# TASK BRIEF
Report all lines of the records that contain "round".

# RECORDS PROVIDED
== Segment start ==

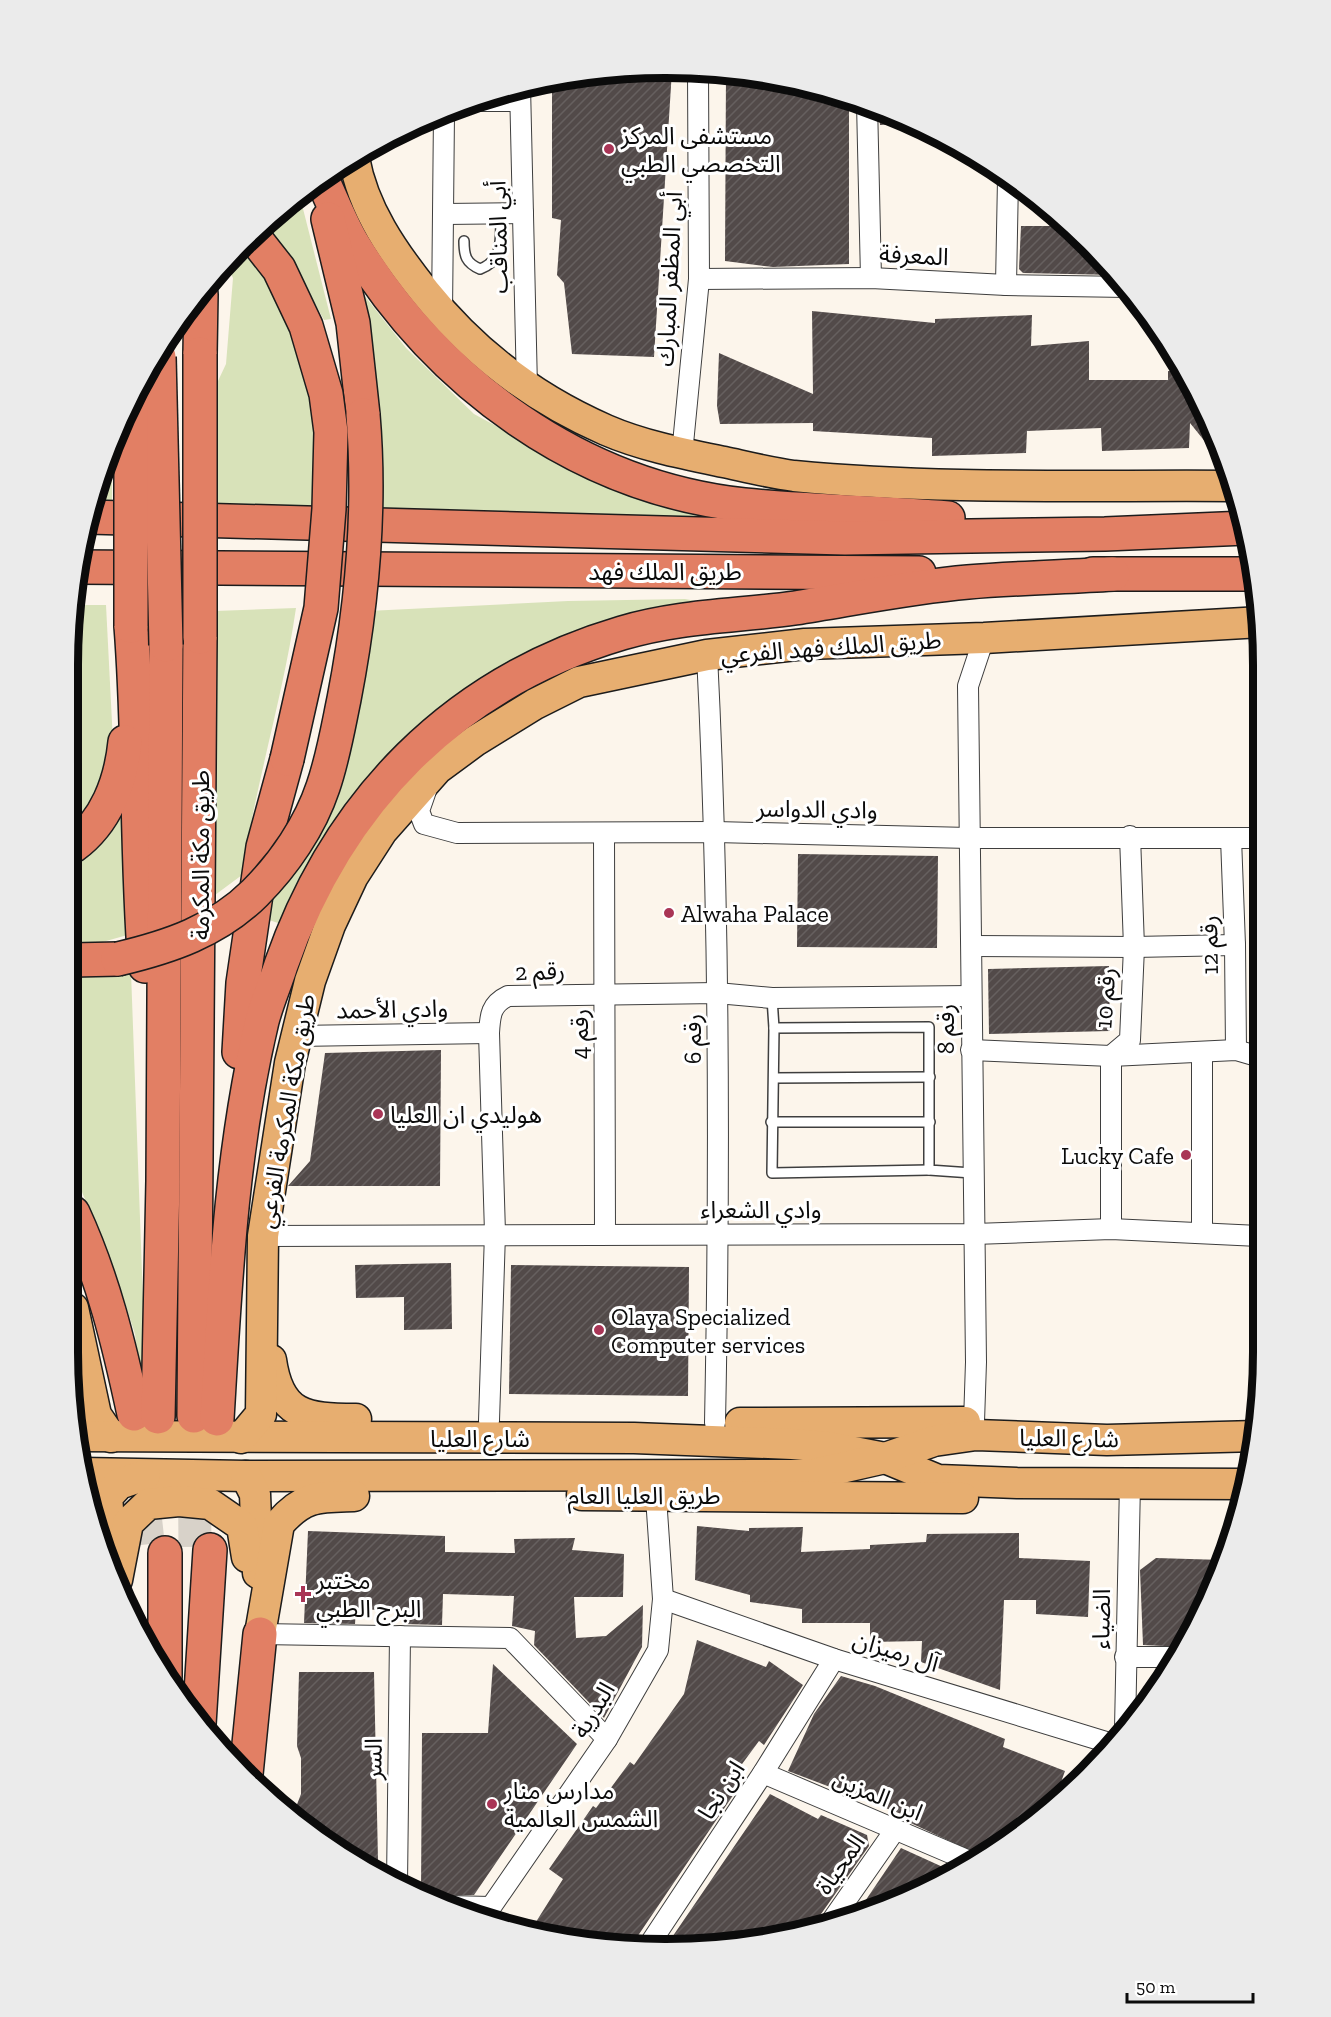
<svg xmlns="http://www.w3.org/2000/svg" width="1331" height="2017" viewBox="0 0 1331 2017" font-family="'Zilla Slab','Noto Sans Arabic',serif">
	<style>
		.grass { fill: #d8e2b9 }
		.building { fill: url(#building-hatch) }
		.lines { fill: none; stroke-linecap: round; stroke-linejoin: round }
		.motorway-tunnel { stroke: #d8d2c9; stroke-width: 33; stroke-dasharray: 33 16; stroke-linecap: butt }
		.service-casing { stroke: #3e3e3e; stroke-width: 12 }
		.minor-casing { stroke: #3e3e3e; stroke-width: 22 }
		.primary-casing { stroke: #1c1c1c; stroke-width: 33 }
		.motorway-casing { stroke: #1c1c1c; stroke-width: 36 }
		.service { stroke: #fff; stroke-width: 9 }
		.minor { stroke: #fff; stroke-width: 20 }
		.primary { stroke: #e7ae70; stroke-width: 30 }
		.motorway { stroke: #e27f64; stroke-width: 33 }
		.motorway-bridge-casing { stroke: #1c1c1c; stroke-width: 36; stroke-linecap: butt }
		.motorway-bridge { stroke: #e27f64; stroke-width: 33 }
		.poi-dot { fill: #a93556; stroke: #fff; stroke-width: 2 }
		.labels { text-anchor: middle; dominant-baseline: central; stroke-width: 6; stroke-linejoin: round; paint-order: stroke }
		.poi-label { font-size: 24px; fill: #0b0b0b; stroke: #fff; text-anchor: start }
		.street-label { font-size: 24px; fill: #0b0b0b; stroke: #fff }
		.rim { fill: none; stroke: #0b0b0b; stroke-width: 8 }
	</style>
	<defs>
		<pattern id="building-hatch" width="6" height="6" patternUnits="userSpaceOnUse" patternTransform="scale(1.5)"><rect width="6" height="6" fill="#524a49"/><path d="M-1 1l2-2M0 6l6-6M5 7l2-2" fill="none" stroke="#66605f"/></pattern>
	</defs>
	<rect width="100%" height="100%" fill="#fcf5eb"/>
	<g class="grass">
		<polygon points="299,193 331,319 324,320 287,252 266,225"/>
		<polygon points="245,244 290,312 312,400 316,448 316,519 209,509 210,398 226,364 233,278 225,262"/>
		<polygon points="356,285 406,348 474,414 566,464 734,519 376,521"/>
		<polygon points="112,443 112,506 92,506 99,474"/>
		<polygon points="685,599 702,602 534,658 284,925 266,919 271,889 368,611 568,601"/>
		<polygon points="73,605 106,605 113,742 106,778 73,835"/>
		<path d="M296,608C283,698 255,785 242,875L215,895V611Z"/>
		<polygon points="127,808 131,934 99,943 73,944 73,865 93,847"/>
		<polygon points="131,972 143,1300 143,1407 135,1334 116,1275 73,1170 73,976"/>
	</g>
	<g class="building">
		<polygon points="626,69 672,70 654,357 572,354 564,283 557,275 561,220 552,218 552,81"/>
		<polygon points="726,72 743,73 849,97 849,264 773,267 725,261"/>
		<polygon points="879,109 913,124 880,125"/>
		<polygon points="1021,226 1070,226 1115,275 1023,273 1019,269"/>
		<polygon points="812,311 935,323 935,319 1032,315 1031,346 1089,341 1089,380 1168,380 1168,371 1183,371 1202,401 1225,463 1223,464 1190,423 1189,448 1102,451 1101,428 1027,431 1026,453 932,456 932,438 813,431 813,423 720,424 717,406 719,353 813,394"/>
		<polygon points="798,854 938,856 937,948 797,947"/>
		<polygon points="1109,966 1110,1031 989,1034 988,969"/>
		<polygon points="441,1050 440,1186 288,1186 310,1161 325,1053"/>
		<polygon points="451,1263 452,1329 404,1330 404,1297 356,1298 355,1265"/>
		<polygon points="511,1265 689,1267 688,1396 509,1394"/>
		<polygon points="697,1526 749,1531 749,1528 803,1527 801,1552 870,1549 870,1545 926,1542 927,1534 1019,1533 1019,1558 1090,1561 1088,1617 1036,1614 1036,1600 1004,1600 1000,1690 921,1662 922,1641 870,1642 870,1623 802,1623 802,1609 750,1602 750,1595 695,1580"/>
		<polygon points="308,1531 445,1536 445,1552 515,1553 514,1539 575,1538 572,1550 624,1554 623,1597 574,1597 576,1638 606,1636 643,1605 642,1647 604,1718 534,1645 535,1631 512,1626 514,1596 443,1594 442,1625 403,1624 404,1611 356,1609 355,1624 304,1623"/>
		<polygon points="1156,1558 1223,1560 1218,1581 1185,1647 1143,1645 1140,1570"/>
		<polygon points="697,1640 766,1667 769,1661 803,1685 764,1745 759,1741 731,1779 740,1785 631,1946 549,1938 529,1933 563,1879 549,1869 593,1806 596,1808 630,1762 634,1765 684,1694"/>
		<polygon points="493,1664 577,1744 474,1895 425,1896 421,1894 422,1733 488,1733"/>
		<polygon points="299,1672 374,1672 378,1860 351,1859 295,1820 296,1807 301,1794 301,1758 297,1746"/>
		<polygon points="841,1676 875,1686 1005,1739 1003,1747 1065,1771 1055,1799 997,1849 984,1857 902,1819 904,1815 788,1771 814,1714"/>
		<polygon points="770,1794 818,1819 821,1815 867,1835 869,1846 809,1931 664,1949"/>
		<polygon points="901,1848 956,1873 930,1888 855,1916"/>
	</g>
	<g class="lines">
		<g class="motorway-tunnel">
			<polyline points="134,1414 149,1551"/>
			<polyline points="194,1416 195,1550"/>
		</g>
		<defs>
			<g id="service">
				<path d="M464,241C464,256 466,263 480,269C505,260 500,236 501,213"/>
				<polyline points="772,998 774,1028 929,1027 929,1170 972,1173"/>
				<polyline points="774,1028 772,1173 929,1170"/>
				<polyline points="774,1078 930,1077"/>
				<polyline points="771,1122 930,1122"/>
			</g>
			<g id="minor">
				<polyline points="520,86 527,387"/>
				<polyline points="476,101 520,101"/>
				<polyline points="867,103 871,278"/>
				<polyline points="445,214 523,213"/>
				<polyline points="699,279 871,278 1006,285 1127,287"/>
				<polyline points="1006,285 1008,179"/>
				<polyline points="442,314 444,113"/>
				<polyline points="682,454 699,279 698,71"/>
				<path d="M707,655C720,911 720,1167 715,1423"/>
				<polyline points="427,788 419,811 424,824 457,833 716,832 969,838 1261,838"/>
				<polyline points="604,834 605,1234"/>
				<polyline points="1231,838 1235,945 1236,1050"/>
				<polyline points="973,946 1134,947 1235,945"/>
				<polyline points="296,1036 489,1033"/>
				<polyline points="971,1050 1111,1056 1236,1050 1260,1057"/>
				<polyline points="1111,1229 1111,1056 1130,1040 1134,947 1130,836"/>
				<polyline points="1202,1233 1202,1052"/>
				<polyline points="263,1236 974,1234 1111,1229 1259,1236"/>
				<path d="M489,1421L495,1233L489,1033C490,1015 491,1004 508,996L717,993L772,998L971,996"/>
				<polyline points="974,1422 976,1362 968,686 984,638"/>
				<polyline points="663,1599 834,1659 1116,1745"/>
				<polyline points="260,1634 510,1638 607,1739"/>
				<polyline points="1125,1657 1179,1657"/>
				<polyline points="1109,1751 1125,1729 1130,1483"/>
				<polyline points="763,1773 974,1863"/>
				<polyline points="397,1883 400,1636"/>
				<polyline points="448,1906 490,1907"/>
				<polyline points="482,1920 607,1739 658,1650 663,1599 656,1497"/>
				<polyline points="828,1926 895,1830"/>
				<polyline points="647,1948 763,1773 834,1659"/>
			</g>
			<g id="primary">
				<path d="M354,158C363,209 393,252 425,292C473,352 535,399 606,430C643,446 685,454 724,462C747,467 771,473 794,476C940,490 1088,485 1234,486"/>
				<polyline points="73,1308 96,1415 111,1437"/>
				<path d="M271,1360C279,1416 306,1419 356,1419"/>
				<polyline points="740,1423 965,1422"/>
				<polyline points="74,1436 634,1438 792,1444 828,1447 885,1458 938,1480 1017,1483 1244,1484"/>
				<polyline points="241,1438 261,1414 263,1236 290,1063 310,981 330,925 353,876 382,831 437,769 475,741 535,704 579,682 707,655 805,644 984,638 1261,622"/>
				<polyline points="83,1473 246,1476 810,1475 885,1458 934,1441 976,1435 1107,1440 1257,1436"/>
				<polyline points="246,1476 255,1494 258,1573"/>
				<polyline points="582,1495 963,1498"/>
				<polyline points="112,1556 107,1497 119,1484 145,1475"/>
				<polyline points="117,1580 128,1523 148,1504 179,1501 210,1504 242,1526 247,1557"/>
				<path d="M260,1634L279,1524C304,1495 319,1497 354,1496"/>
			</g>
			<g id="motorway">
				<path d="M322,179C332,200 341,224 353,244C438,383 579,487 744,505C812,512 880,512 948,518"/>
				<polyline points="328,219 353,323 363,415"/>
				<polyline points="200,354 201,294"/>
				<polyline points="89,517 845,538 1105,534 1246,528"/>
				<polyline points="77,567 919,573"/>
				<polyline points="1093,574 1254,574"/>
				<path d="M131,626C140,739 136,853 145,966"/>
				<path d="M73,846C106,822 121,782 125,742"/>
				<polyline points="73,960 118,959"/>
				<polyline points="239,1052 243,983 263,847 287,759"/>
				<path d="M73,1213C103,1278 119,1344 134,1414"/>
				<polyline points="194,1416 200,637"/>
				<polyline points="158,1417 163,1181 166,645"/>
				<path d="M217,1419C225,1285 231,1151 262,1021C267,1002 275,984 281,965C338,802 453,683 622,633C678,616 737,616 795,608C852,599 910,587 968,582C1016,578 1065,577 1113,574"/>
				<polyline points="165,1677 165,1553"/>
				<polyline points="199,1724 210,1550"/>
				<polyline points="246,1774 260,1634"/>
			</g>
		</defs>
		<use href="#service" class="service-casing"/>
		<use href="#minor" class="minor-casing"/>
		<use href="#primary" class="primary-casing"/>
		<use href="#motorway" class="motorway-casing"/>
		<use href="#service" class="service"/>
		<use href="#minor" class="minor"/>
		<use href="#primary" class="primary"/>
		<use href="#motorway" class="motorway"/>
		<defs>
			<g id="motorway-bridge">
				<polyline points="253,236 279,269 306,326 326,394 331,432 329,509 321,608 287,759"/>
				<polyline points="200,354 200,637"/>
				<polyline points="159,357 166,645"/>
				<polyline points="131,626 131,403"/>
				<path d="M118,959C169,947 217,931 255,893C284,864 310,826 323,787C333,758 338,728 344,699C362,606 371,509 363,415"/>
			</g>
		</defs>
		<use href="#motorway-bridge" class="motorway-bridge-casing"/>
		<use href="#motorway-bridge" class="motorway-bridge"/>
	</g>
	<g class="poi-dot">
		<circle cx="609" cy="149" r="6"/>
		<circle cx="669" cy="913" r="6"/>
		<circle cx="378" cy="1114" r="6"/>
		<circle cx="1186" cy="1155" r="6"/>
		<circle cx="599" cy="1330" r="6"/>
		<path d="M300 1585h6v6h6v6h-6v6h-6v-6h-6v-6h6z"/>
		<circle cx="492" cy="1804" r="6"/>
	</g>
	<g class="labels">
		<g class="poi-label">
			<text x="621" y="135">مستشفى المركز<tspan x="621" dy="28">التخصصي الطبي</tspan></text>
			<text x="681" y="913">Alwaha Palace</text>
			<text x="390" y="1114">هوليدي ان العليا</text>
			<text x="1174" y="1155" text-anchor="end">Lucky Cafe</text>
			<text x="611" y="1316">Olaya Specialized<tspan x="611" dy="28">Computer services</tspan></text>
			<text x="316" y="1580">مختبر<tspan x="316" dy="28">البرج الطبي</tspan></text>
			<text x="504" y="1790">مدارس منار<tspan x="504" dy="28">الشمس العالمية</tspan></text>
		</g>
		<g class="street-label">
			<text transform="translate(498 237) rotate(-91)">أبي المناقب</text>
			<text transform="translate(914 255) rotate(3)">المعرفة</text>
			<text transform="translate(669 279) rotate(-87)">أبي المظفر المبارك</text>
			<text x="665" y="571">طريق الملك فهد</text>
			<text transform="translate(831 647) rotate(-4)">طريق الملك فهد الفرعي</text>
			<text transform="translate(817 809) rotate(1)">وادي الدواسر</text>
			<text transform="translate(200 855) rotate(-90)">طريق مكة المكرمة</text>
			<text transform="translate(1209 945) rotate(-91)">رقم 12</text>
			<text transform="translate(540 971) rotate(-2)">رقم 2</text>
			<text transform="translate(1105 998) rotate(-86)">رقم 10</text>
			<text transform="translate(392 1009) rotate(-1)">وادي الأحمد</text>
			<text transform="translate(945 1029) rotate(-90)">رقم 8</text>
			<text transform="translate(579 1034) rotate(-90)">رقم 4</text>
			<text transform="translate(692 1039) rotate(-90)">رقم 6</text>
			<text transform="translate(286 1111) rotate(-80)">طريق مكة المكرمة الفرعي</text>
			<text x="761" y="1209">وادي الشعراء</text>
			<text x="480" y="1438">شارع العليا</text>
			<text transform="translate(1069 1438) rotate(1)">شارع العليا</text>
			<text x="644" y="1495">طريق العليا العام</text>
			<text transform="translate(1101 1619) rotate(-89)">الضياء</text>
			<text transform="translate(896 1651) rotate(17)">آل رميزان</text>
			<text transform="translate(593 1710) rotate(-59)">البدرية</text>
			<text transform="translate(373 1759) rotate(-89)">السر</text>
			<text transform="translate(721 1790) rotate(-57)">ابن نجا</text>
			<text transform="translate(878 1795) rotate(23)">ابن المزين</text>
			<text transform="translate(840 1864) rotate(-55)">المحياة</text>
		</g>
	</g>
	<path d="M0 0H1331V2017H0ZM665 78H666A587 587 0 0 1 1253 665V1352A587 587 0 0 1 666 1939H665A587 587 0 0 1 78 1352V665A587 587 0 0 1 665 78Z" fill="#ebebeb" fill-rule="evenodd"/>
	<path class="rim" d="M665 78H666A587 587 0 0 1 1253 665V1352A587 587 0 0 1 666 1939H665A587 587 0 0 1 78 1352V665A587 587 0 0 1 665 78Z"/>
	<path d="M1127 1993v9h126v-9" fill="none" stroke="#0b0b0b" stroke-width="3"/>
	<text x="1136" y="1993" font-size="18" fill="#0b0b0b" stroke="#ffffff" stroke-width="4.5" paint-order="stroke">50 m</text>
</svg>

== Segment end ==

# RESPONSE AREA
		.lines { fill: none; stroke-linecap: round; stroke-linejoin: round }
		.labels { text-anchor: middle; dominant-baseline: central; stroke-width: 6; stroke-linejoin: round; paint-order: stroke }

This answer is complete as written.